_EXERCISE INSTRUCTIONS_
Locate each line with the string "Iowa" in the listing below and copy it.
-------- DATA TO USE --------
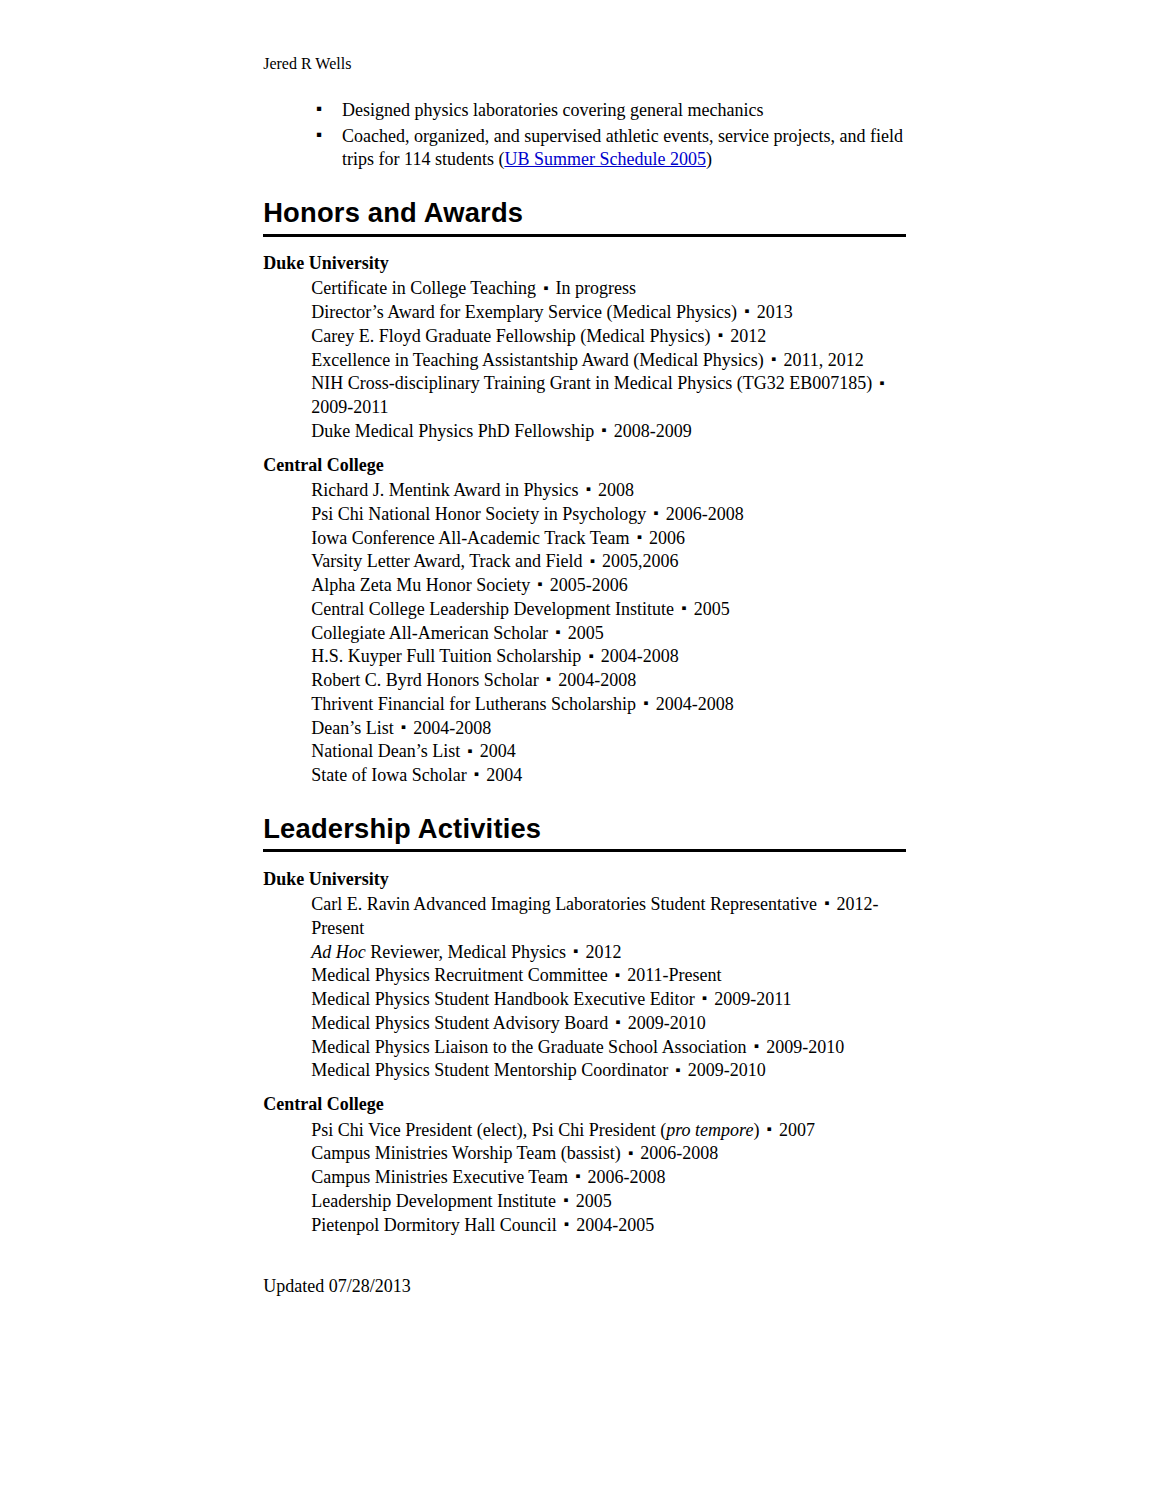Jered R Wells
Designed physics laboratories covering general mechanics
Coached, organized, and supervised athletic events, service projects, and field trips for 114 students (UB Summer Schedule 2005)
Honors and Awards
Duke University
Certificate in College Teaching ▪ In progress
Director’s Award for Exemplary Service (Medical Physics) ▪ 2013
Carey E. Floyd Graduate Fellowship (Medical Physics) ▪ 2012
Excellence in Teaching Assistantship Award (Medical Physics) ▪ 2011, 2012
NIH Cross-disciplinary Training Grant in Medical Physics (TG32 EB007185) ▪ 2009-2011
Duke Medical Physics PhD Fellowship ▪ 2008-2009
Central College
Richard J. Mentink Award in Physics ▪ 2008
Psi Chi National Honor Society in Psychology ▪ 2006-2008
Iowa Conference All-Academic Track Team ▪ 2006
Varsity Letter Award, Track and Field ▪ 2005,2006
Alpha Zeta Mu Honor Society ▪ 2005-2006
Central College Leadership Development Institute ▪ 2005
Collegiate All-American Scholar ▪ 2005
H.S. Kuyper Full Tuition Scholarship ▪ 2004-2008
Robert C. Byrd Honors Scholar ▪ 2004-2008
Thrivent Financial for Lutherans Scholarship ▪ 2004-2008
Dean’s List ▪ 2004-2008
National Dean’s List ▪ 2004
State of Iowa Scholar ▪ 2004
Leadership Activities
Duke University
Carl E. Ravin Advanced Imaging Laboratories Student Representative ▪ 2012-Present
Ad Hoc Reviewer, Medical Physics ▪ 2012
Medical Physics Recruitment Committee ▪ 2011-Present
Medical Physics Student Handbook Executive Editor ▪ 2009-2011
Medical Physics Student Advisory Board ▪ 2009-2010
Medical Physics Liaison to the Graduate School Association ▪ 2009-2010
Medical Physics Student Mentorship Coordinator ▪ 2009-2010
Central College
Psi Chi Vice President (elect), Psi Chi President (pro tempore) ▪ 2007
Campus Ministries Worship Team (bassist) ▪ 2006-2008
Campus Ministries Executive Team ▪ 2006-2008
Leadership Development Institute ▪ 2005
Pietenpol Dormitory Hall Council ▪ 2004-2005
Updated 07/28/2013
--------
-------- DATA TO USE --------
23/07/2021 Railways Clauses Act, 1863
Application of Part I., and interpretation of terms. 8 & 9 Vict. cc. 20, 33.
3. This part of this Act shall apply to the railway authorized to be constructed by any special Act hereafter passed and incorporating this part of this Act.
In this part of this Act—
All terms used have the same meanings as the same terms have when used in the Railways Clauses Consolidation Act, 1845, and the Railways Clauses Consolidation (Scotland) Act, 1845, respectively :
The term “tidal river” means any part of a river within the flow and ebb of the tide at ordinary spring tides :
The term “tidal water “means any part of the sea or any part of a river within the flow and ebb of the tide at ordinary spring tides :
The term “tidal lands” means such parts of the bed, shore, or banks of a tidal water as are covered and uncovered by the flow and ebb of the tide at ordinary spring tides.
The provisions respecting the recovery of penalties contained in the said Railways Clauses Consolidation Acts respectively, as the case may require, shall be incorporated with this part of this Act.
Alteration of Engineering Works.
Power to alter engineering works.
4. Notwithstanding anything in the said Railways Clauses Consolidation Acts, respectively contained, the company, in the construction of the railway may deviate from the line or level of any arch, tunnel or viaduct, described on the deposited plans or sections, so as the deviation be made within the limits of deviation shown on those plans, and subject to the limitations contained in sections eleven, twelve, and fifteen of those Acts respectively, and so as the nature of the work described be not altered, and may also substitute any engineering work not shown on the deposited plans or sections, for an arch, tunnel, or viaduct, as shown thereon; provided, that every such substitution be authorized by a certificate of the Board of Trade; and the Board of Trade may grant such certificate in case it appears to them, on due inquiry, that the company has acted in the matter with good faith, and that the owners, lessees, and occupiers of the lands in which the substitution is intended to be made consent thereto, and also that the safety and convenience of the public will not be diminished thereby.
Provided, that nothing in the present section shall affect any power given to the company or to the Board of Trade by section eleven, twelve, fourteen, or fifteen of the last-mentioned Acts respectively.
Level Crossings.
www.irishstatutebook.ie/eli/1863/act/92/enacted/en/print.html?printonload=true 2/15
--------
_EXERCISE RESULT_
Iowa Conference All-Academic Track Team ▪ 2006
State of Iowa Scholar ▪ 2004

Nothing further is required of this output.